• **ACTIVITY**: The response must consist of every record, restated word for word.

[[ SUPPLIED DATA open ]]

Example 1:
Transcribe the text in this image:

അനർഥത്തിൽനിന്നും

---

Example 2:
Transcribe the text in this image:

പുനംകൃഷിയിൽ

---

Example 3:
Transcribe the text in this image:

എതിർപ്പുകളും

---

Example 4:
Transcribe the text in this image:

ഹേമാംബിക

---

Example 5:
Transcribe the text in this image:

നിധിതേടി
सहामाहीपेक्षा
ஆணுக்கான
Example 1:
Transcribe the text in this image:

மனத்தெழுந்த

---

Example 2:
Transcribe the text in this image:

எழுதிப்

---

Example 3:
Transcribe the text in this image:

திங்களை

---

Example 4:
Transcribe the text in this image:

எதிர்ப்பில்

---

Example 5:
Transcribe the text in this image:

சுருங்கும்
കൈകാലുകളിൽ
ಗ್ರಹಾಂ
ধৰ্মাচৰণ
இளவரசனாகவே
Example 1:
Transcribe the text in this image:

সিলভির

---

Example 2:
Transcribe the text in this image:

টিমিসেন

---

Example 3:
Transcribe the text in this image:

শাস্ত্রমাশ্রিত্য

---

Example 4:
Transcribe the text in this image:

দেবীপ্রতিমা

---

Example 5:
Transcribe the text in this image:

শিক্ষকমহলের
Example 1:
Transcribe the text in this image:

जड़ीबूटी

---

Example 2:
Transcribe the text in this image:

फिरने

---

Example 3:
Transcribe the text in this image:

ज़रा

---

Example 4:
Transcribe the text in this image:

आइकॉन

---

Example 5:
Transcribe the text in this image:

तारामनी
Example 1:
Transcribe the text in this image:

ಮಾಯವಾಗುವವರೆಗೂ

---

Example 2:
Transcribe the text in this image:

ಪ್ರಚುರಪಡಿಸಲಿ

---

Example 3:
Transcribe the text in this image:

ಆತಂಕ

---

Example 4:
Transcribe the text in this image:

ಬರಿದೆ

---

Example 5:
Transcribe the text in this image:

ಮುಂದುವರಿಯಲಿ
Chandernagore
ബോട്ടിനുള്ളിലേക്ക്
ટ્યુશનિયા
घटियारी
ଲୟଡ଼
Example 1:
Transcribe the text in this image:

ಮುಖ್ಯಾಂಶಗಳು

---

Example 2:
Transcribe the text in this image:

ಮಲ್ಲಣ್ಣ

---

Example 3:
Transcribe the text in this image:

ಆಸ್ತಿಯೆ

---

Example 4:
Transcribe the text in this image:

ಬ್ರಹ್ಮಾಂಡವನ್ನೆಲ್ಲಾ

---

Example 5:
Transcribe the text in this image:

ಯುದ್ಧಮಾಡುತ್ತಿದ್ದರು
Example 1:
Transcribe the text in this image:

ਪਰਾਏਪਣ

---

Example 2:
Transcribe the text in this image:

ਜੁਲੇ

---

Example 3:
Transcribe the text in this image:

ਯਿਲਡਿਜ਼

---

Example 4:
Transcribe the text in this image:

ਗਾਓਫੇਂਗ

[[ SUPPLIED DATA closed ]]

• **WRITTEN ANSWER**:
Example 1:
Transcribe the text in this image:

അനർഥത്തിൽനിന്നും

---

Example 2:
Transcribe the text in this image:

പുനംകൃഷിയിൽ

---

Example 3:
Transcribe the text in this image:

എതിർപ്പുകളും

---

Example 4:
Transcribe the text in this image:

ഹേമാംബിക

---

Example 5:
Transcribe the text in this image:

നിധിതേടി
सहामाहीपेक्षा
ஆணுக்கான
Example 1:
Transcribe the text in this image:

மனத்தெழுந்த

---

Example 2:
Transcribe the text in this image:

எழுதிப்

---

Example 3:
Transcribe the text in this image:

திங்களை

---

Example 4:
Transcribe the text in this image:

எதிர்ப்பில்

---

Example 5:
Transcribe the text in this image:

சுருங்கும்
കൈകാലുകളിൽ
ಗ್ರಹಾಂ
ধৰ্মাচৰণ
இளவரசனாகவே
Example 1:
Transcribe the text in this image:

সিলভির

---

Example 2:
Transcribe the text in this image:

টিমিসেন

---

Example 3:
Transcribe the text in this image:

শাস্ত্রমাশ্রিত্য

---

Example 4:
Transcribe the text in this image:

দেবীপ্রতিমা

---

Example 5:
Transcribe the text in this image:

শিক্ষকমহলের
Example 1:
Transcribe the text in this image:

जड़ीबूटी

---

Example 2:
Transcribe the text in this image:

फिरने

---

Example 3:
Transcribe the text in this image:

ज़रा

---

Example 4:
Transcribe the text in this image:

आइकॉन

---

Example 5:
Transcribe the text in this image:

तारामनी
Example 1:
Transcribe the text in this image:

ಮಾಯವಾಗುವವರೆಗೂ

---

Example 2:
Transcribe the text in this image:

ಪ್ರಚುರಪಡಿಸಲಿ

---

Example 3:
Transcribe the text in this image:

ಆತಂಕ

---

Example 4:
Transcribe the text in this image:

ಬರಿದೆ

---

Example 5:
Transcribe the text in this image:

ಮುಂದುವರಿಯಲಿ
Chandernagore
ബോട്ടിനുള്ളിലേക്ക്
ટ્યુશનિયા
घटियारी
ଲୟଡ଼
Example 1:
Transcribe the text in this image:

ಮುಖ್ಯಾಂಶಗಳು

---

Example 2:
Transcribe the text in this image:

ಮಲ್ಲಣ್ಣ

---

Example 3:
Transcribe the text in this image:

ಆಸ್ತಿಯೆ

---

Example 4:
Transcribe the text in this image:

ಬ್ರಹ್ಮಾಂಡವನ್ನೆಲ್ಲಾ

---

Example 5:
Transcribe the text in this image:

ಯುದ್ಧಮಾಡುತ್ತಿದ್ದರು
Example 1:
Transcribe the text in this image:

ਪਰਾਏਪਣ

---

Example 2:
Transcribe the text in this image:

ਜੁਲੇ

---

Example 3:
Transcribe the text in this image:

ਯਿਲਡਿਜ਼

---

Example 4:
Transcribe the text in this image:

ਗਾਓਫੇਂਗ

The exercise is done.